American flag football is a non-tackle, contact sport with many moderate to severe contact-type injuries reported. A previous prospective injury surveillance study by the authors revealed a high incidence of injuries to the fingers, face, knee, shoulder and ankle. The objectives of the study were to conduct a pilot-prospective injury prevention study in an attempt to significantly reduce the incidence and the severity of injuries as compared to a historical cohort, as well as to provide recommendations for a future prospective injury prevention study.


A prospective injury prevention study was conducted involving 724 amateur male (mean age: 20.0 ± 3.1 years) and 114 female (mean age: 21.2 ± 7.2 years) players. Four prevention measures were implemented: the no-pocket rule, self-fitting mouth guards, ankle braces (for those players with recurrent ankle sprains) and an injury treatment information brochure. An injury surveillance questionnaire was administered to record all time-loss injuries sustained in game sessions.
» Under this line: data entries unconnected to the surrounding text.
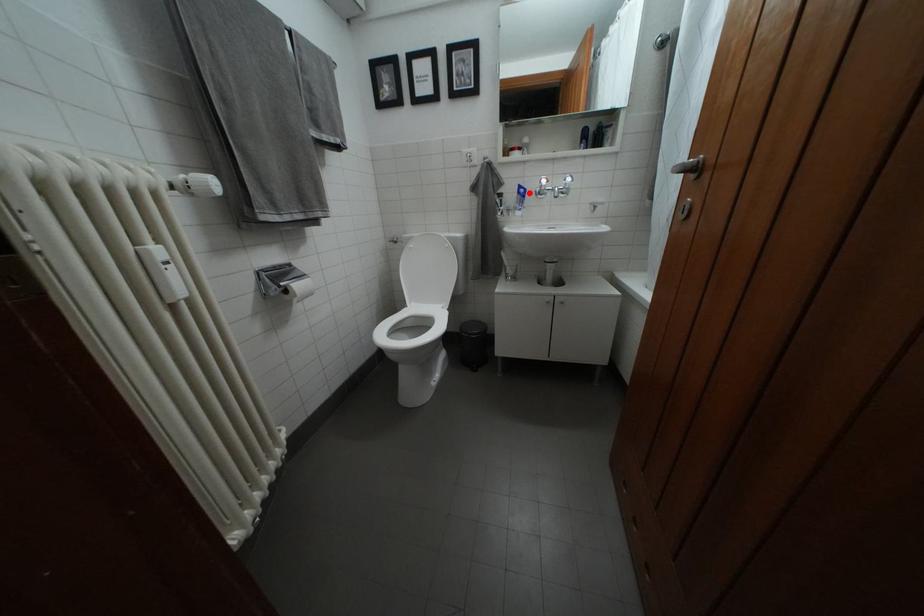
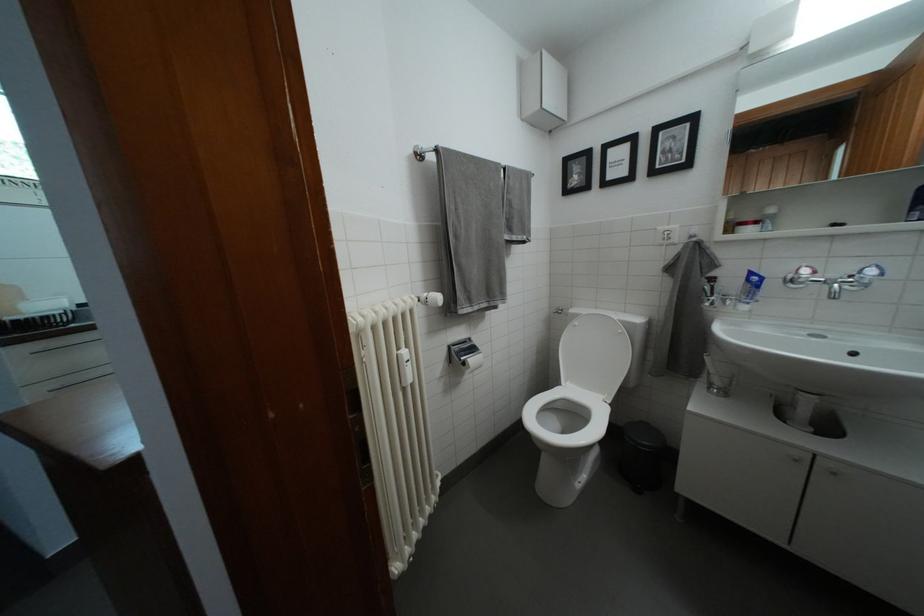
Question: I am providing you with two images of the same scene from different viewpoints. Image1 has a red point marked. In image2, the corresponding 3D location appears at what relative position? Reply with the corresponding letter.

Choices:
 (A) Closer
 (B) Farther

Answer: (B)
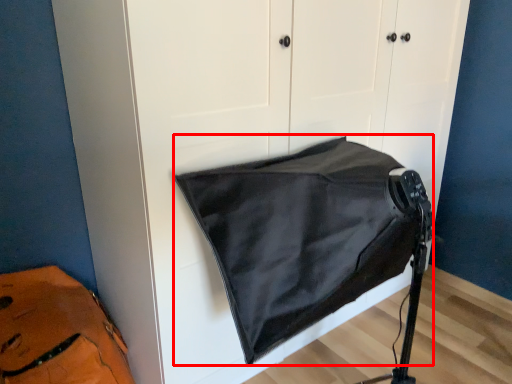
Question: From the image's perspective, where is sleeping bag (annotated by the red box) located relative to messenger bag?

Choices:
 (A) above
 (B) below

Answer: (A)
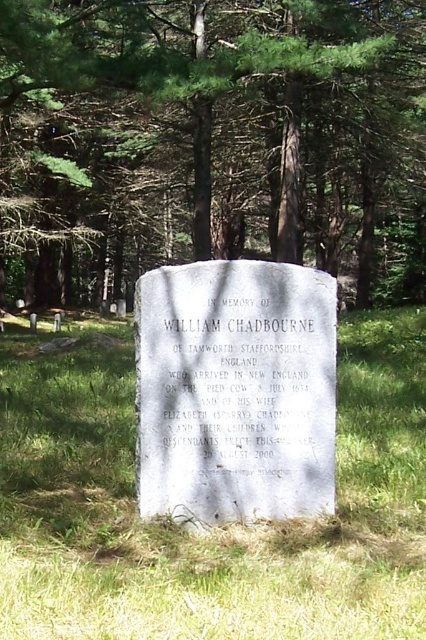
You are standing in a cemetery and see the tombstone with the green leafy tree at center and the green grass at center. Which object is taller?

The green leafy tree at center is taller than the green grass at center.

You are standing 10 meters away from the green leafy tree at center. Can you walk directly to the tombstone without moving closer than 8 meters to the tree?

The green leafy tree at center is 8.19 meters away from the viewer. Since you are standing 10 meters away from the tree, you are already beyond the 8 meters distance. Therefore, you can walk directly to the tombstone without moving closer than 8 meters to the tree.

Based on the scene description and the coordinates provided, what object is located at the coordinate point (212, 140)?

The point at coordinate (212, 140) indicates a green leafy tree at center.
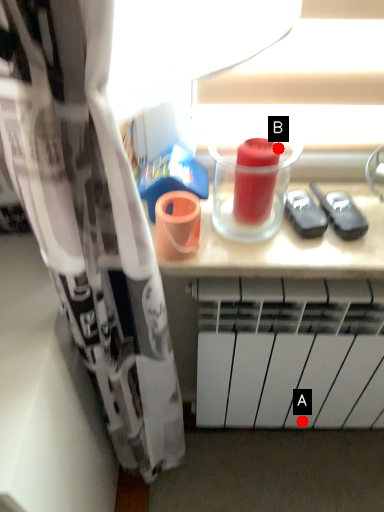
Question: Two points are circled on the image, labeled by A and B beside each circle. Which of the following is the farthest from the observer?

Choices:
 (A) A is further
 (B) B is further

Answer: (A)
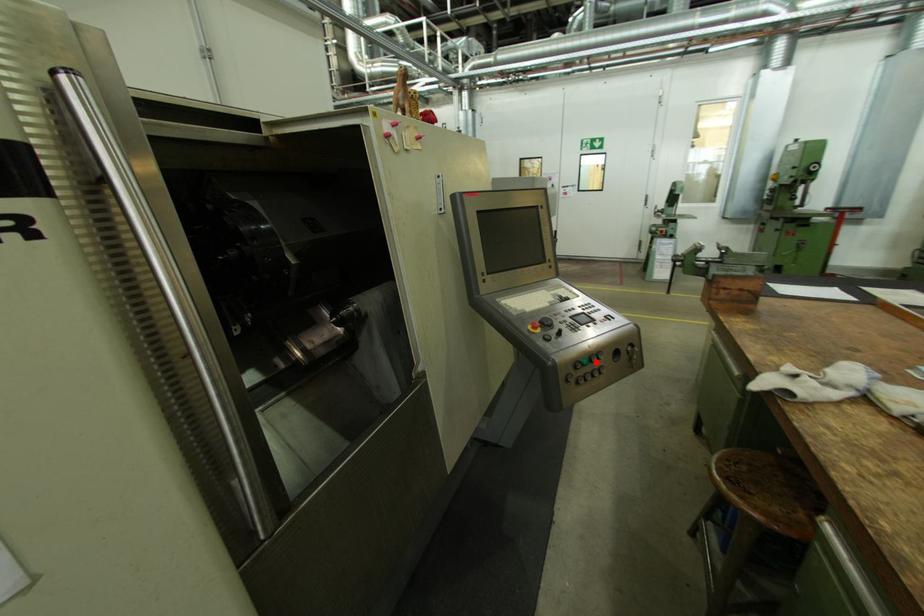
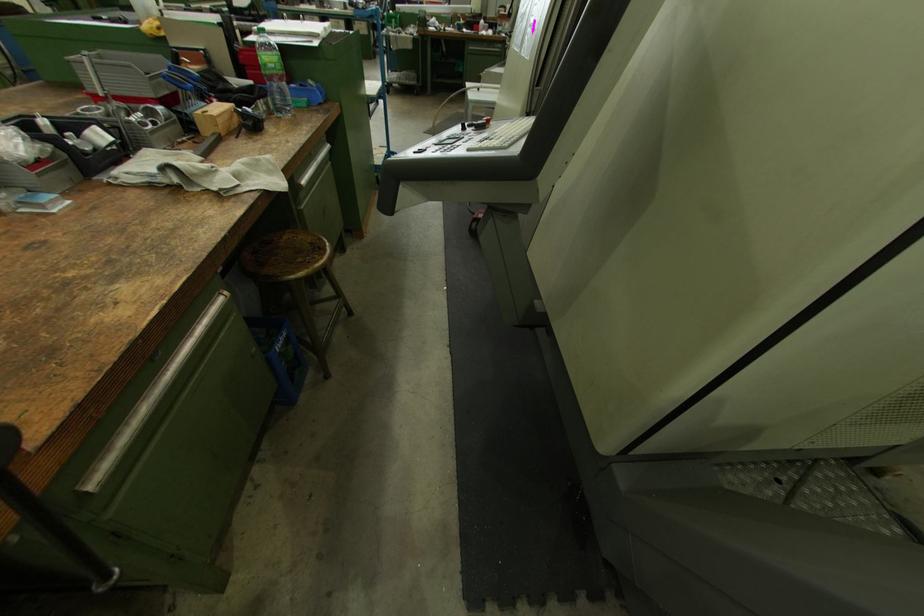
Question: I am providing you with two images of the same scene from different viewpoints. A red point is marked on the first image. Can you still see the location of the red point in image 2?

Choices:
 (A) Yes
 (B) No

Answer: (B)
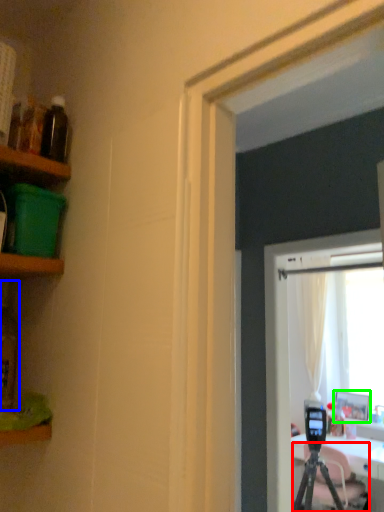
Question: Estimate the real-world distances between objects in this image. Which object is closer to tripod (highlighted by a red box), bottle (highlighted by a blue box) or picture frame (highlighted by a green box)?

Choices:
 (A) bottle
 (B) picture frame

Answer: (B)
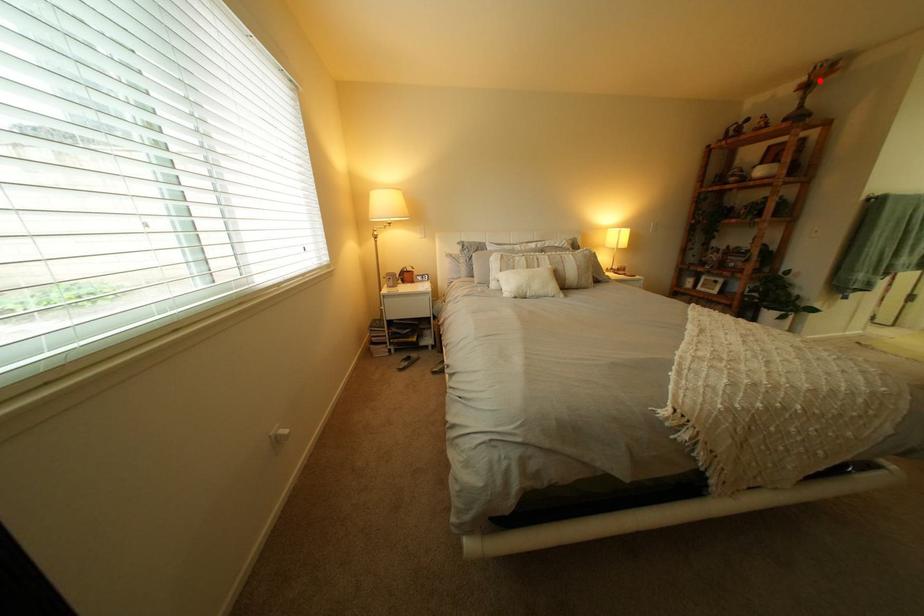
There was a statistically significant reduction in the number of injured players, the number of finger/hand injuries, the incidence rate and the incidence proportion between the two cohorts (p < 0.05).


This one-season pilot prevention study has provided preliminary evidence that finger/hand injuries can be significantly reduced in flag football. Prevention strategies for a longer, prospective, randomised-controlled injury prevention study should include the strict enforcement of the no-pocket rule, appropriate head gear, the use of comfortable-fitting ankle braces and mouth guards, and changing the blocking rules of the game.